November 16th, 2009 - Posted in social media | | 8 Comments
You can’t reach a kid on a CB Radio

Yeah, sounds silly that I would even say this doesn’t it? But a million times a day older generations continue to try to communicate with younger generations on channels they feel comfortable with and wonder why they don’t get a response in a timely manner, if ever. Let’s take a look at some recent channel shifts in the past couple of decades:
- Teletype messages to Fax messages
- Fax messages to email messages
- Phone messages (on paper) to Voicemail
- Email messages to IM
- IM to IM within Facebook or Gmail
- Phone calls to Cell Phone calls
- Cell phone calls to Text Messaging
- Text Messaging to Twitter
- Letters to Emails
- Emails to Status updates
- In person communications to Online communications
- In person friendships to Online friendships
- Real-time communications to non-real-time communications
- One week response time to Same Day response time
- Same Day response time to Instant Response Time
- Respond during work hours to respond 24-7
If you are part of the GenX generation like me think of your grandmother and look at this list. Chances are most grandmothers are still writing letters, prefer in-person visits and get togethers and have somewhat embraced the phone for special occasions. They are stuck in the 50’s-60’s and darn happy to stay there. Your parents would be the influencers to drive them to embrace new communications channels. Chances are they are definitely not interested in any of the stuff you use or your kids use.
Look at your parents and this list.

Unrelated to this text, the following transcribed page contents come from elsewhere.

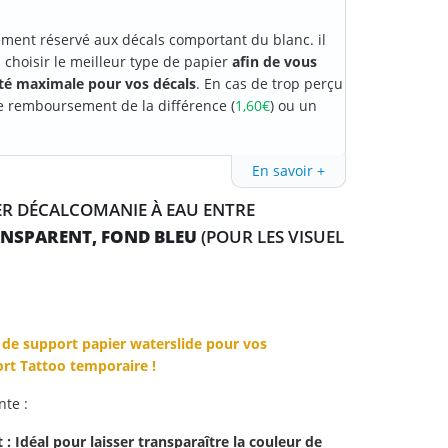
ement réservé aux décals comportant du blanc. il
choisir le meilleur type de papier
afin de vous
ité maximale pour vos décals
. En cas de trop perçu
e remboursement de la différence (
1,60€
) ou un
En savoir +
IER DÉCALCOMANIE À EAU ENTRE
NSPARENT, FOND BLEU
(POUR LES VISUEL
de support papier waterslide pour vos
rt Tattoo temporaire !
nte :
 Idéal pour laisser transparaître la couleur de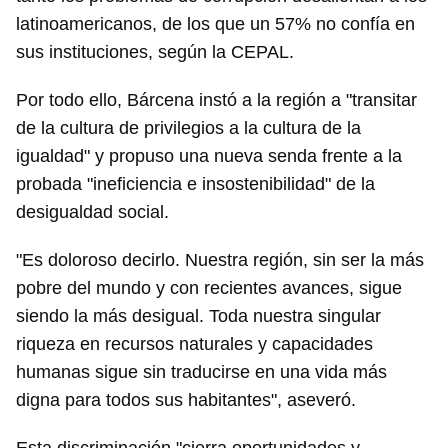
latinoamericanos, de los que un 57% no confía en
sus instituciones, según la CEPAL.
Por todo ello, Bárcena instó a la región a "transitar
de la cultura de privilegios a la cultura de la
igualdad" y propuso una nueva senda frente a la
probada "ineficiencia e insostenibilidad" de la
desigualdad social.
"Es doloroso decirlo. Nuestra región, sin ser la más
pobre del mundo y con recientes avances, sigue
siendo la más desigual. Toda nuestra singular
riqueza en recursos naturales y capacidades
humanas sigue sin traducirse en una vida más
digna para todos sus habitantes", aseveró.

Chances are they are they have a cell phone for safety reasons only, have email (finally), like weekly phone calls at least for news about your life, like to have visits once and awhile, and have a fax machine at home if they run a small business. They are happy to be in the late 80’s to mid 90’s. We were the ones who got them set up on a computer, email, and probably even Facebook (so they could see what’s up with the grandkids.) We probably even got them a cell phone. We drove their new channel adoption.
How about you and your spouse? I’m sure you are starting to see the trend. Each younger generation tries to get their previous generation to adopt some of the channels they use. Extrapolate that to each generation away from you and the number of channels you have to communicate on diminishes. And with each restriction on channels the younger generation spends less time communicating with the older generations. And with this lack of communication the older generation gets frustrated and wonders why the younger generation “never calls or writes”. Ah, you know the drill.
So what to do about it. Well, I think the first thing is embracing this fact and getting it out in the open. Landing on communications channels that work requires regular, you guessed it, communications but on channel selection.
I know that if I want to reach the kids I need to embrace texting and Facebook. Forget the phone, voicemail, email, in-person communications, etc… Yes, it’s possible to reach them on the older channels but if you want instant response and regular communications you better adopt it. Think about it, don’t you wish you parents checked emails hourly?
At the same time it’s not just a one way street either where the older generations must adapt or whither. The younger generations must explain the options available to reach them and leave in a few of the familiar ones. And they should explain the priority and urgency settings on each one of those channels. Send me a letter and give me no phone number or email in it communicate back to you on then don’t expect a reply any time soon.
And lastly the younger generation needs to explain that mixed channel communications is also preferred as a alternative. Both generations can express themselves in the channel they feel comfortable in but they need to provide alternative channel options for replies and be cool getting responses that way. Yeah, it’s not what either party wants but it keeps things at least moving and it’s better than no communications at all.
What other advice would you give for bridging the channel divide?